En matière de pharmaco-épidémiologie, l'IGAS recommande de formaliser une stratégie incluant les registres des malformations congénitales et les bases de données disponibles (dont le SNIIRAM de l'Assurance-maladie). Un comité national des registres a été mis en place en novembre 2015, répond le DGS. Le centre de référence sur les accidents tératogènes verra sa mission renforcée via une enveloppe MIG (mission d'intérêt général), ajoute-t-il.

L'ANSM peine à cibler les prescripteurs

Dominique Martin s'est montré particulièrement « préoccupé » par l'impact de l'information sur les prescripteurs, notamment des nouvelles conditions de prescriptions qui sont « opposables », a-t-il souligné. Un sondage commandé en décembre par l'ANSM montrait une méconnaissance de la stratégie de minimisation des risques, engagé par la France au printemps 2015.

« Le fait que l'information existe ne suffit pas.
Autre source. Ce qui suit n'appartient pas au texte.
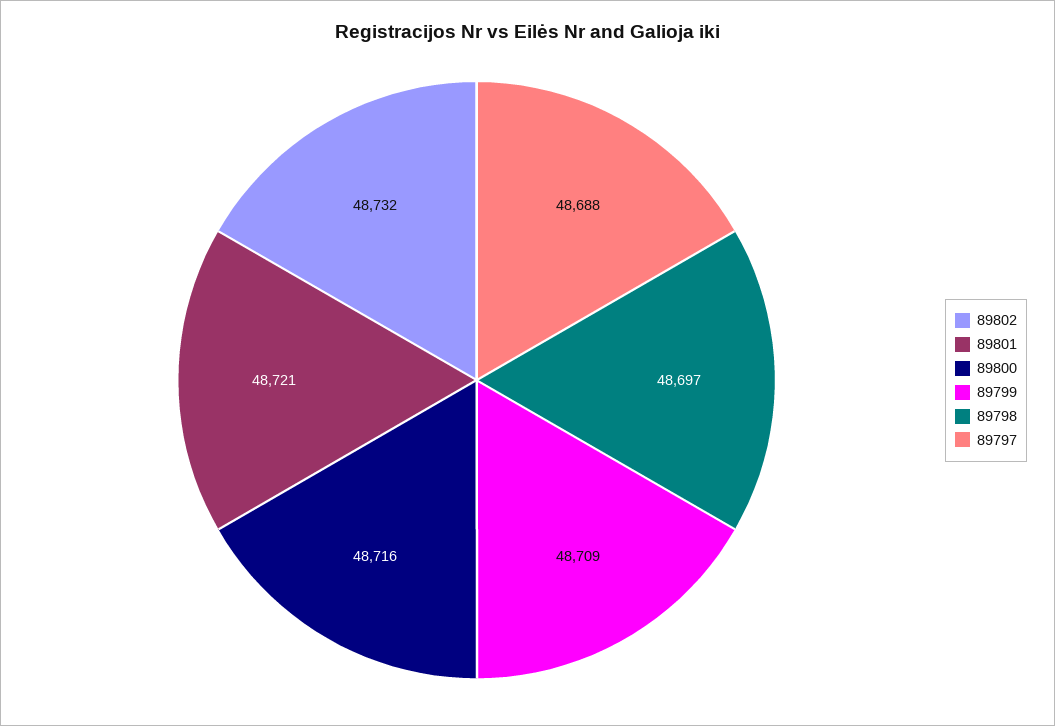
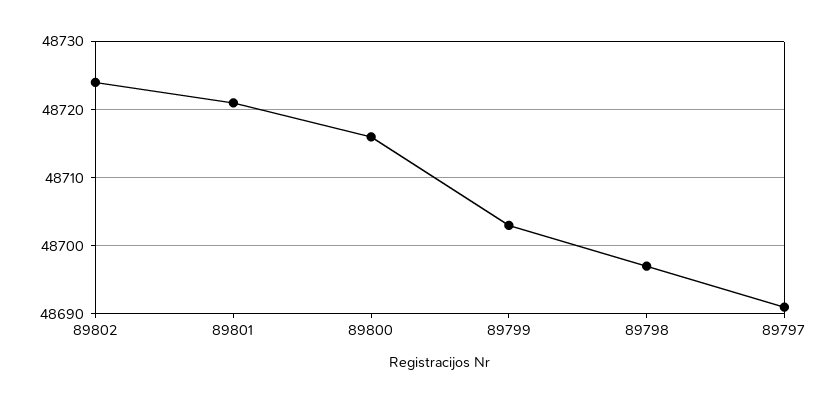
  {
-   "89802": 48732,
+   "89802": 48724,
    "89801": 48721,
    "89800": 48716,
-   "89799": 48709,
+   "89799": 48703,
    "89798": 48697,
-   "89797": 48688
+   "89797": 48691
  }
Elle doit se retrouver dans le dialogue entre le médecin et le patient », a dit Dominique Martin. Il a attiré notamment l'attention sur les possibilités de substitution de la molécule chez les personnes souffrant de troubles de l'humeur (à la différence des épileptiques, chez qui les alternatives manquent). L'ANSM construit avec le collège de médecine générale une convention pour parler aux médecins, qui doivent par ailleurs fournir à l'Ordre leur adresse mail, en application de la loi santé (art 160).

Les patients sont aussi ciblés, avec l'inscription sur les boîtes mises en circuit en mars du message : « Dépakine + grossesse = risque ».

Enfin, la question de la prise en charge et de la réparation des victimes devrait être l'objet d'un prochain entretien entre Marisol Touraine et la présidente de l'APESAC (Association d’aide aux parents d'enfants souffrant du syndrome de l'anti-convulsivant), a indiqué le Pr Vallet.